Russia is plotting a destabilization campaign against Ukraine known as "Maidan 3," aimed at sowing chaos and ultimately fomenting a coup, President Volodymyr Zelensky said to reporters on Nov. 16.
Zelensky cited information from Ukrainian intelligence, as well as information stemming from Western countries. He didn't provide documents to back his claim.
“Maidan is (a) coup for them, so the (name of the) operation is understandable,” Zelensky said.
Maidan refers to the 2014 EuroMaidan Revolution that led to the ousting of pro-Russian President Viktor Yanukovych, which culminated on Kyiv's Independence Square, known in Ukrainian as Maidan Nezalezhnosti.
The square was also the primary location of the 2004 Orange Revolution, in which protesters demonstrated against an election widely seen as rigged.
The Orange Revolution prevented Yanukovych (in his first run for office) from becoming president.
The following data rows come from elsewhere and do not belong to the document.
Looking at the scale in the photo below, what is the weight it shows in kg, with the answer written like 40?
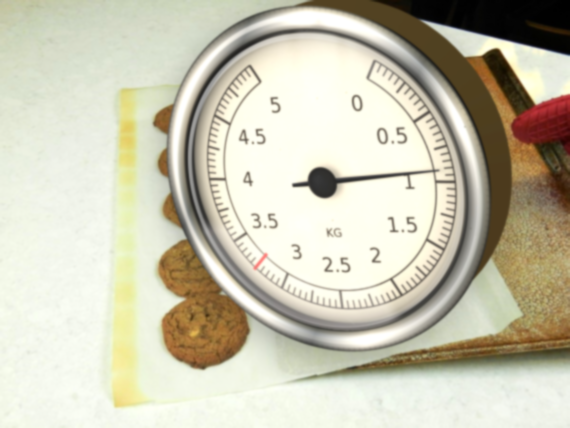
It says 0.9
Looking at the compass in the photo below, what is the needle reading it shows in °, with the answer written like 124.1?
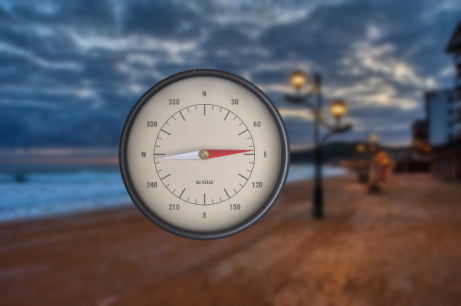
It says 85
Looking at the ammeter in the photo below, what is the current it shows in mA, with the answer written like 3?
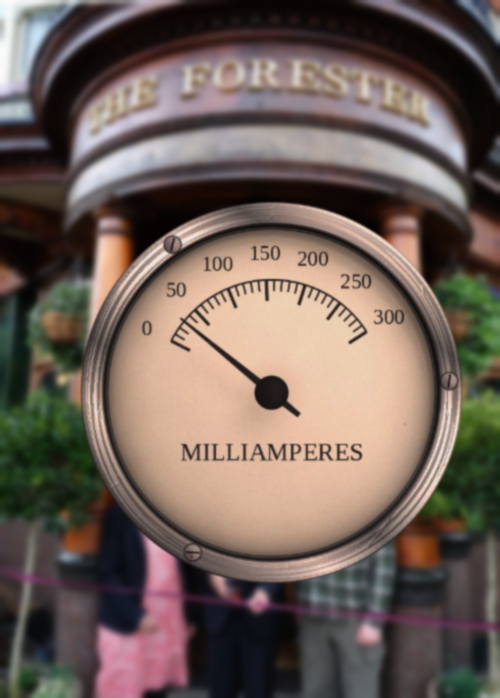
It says 30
The pro-Western Viktor Yushchenko was declared the rightful winner of the election.
Maidan as a political term received its name from the 2004 protest.
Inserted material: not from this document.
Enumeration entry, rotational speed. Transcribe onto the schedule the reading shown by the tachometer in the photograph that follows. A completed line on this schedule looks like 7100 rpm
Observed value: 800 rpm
Stirring up domestic discontent has been a regular strategy that the Kremlin uses to try and destabilize countries that Russia wants to control or have more influence over.
Moldovan President Maia Sandu alleged on Oct. 6 that Wagner Group founder Yevgeny Prigozhin attempted a coup against her as part of a larger plot to destabilize the country.
The plot was ultimately unsuccessful, but Russia has continued to funnel money into Moldova to destabilize the country, including allegedly spending over a billion Moldovan lei ($55.45 million) to influence local elections earlier in November.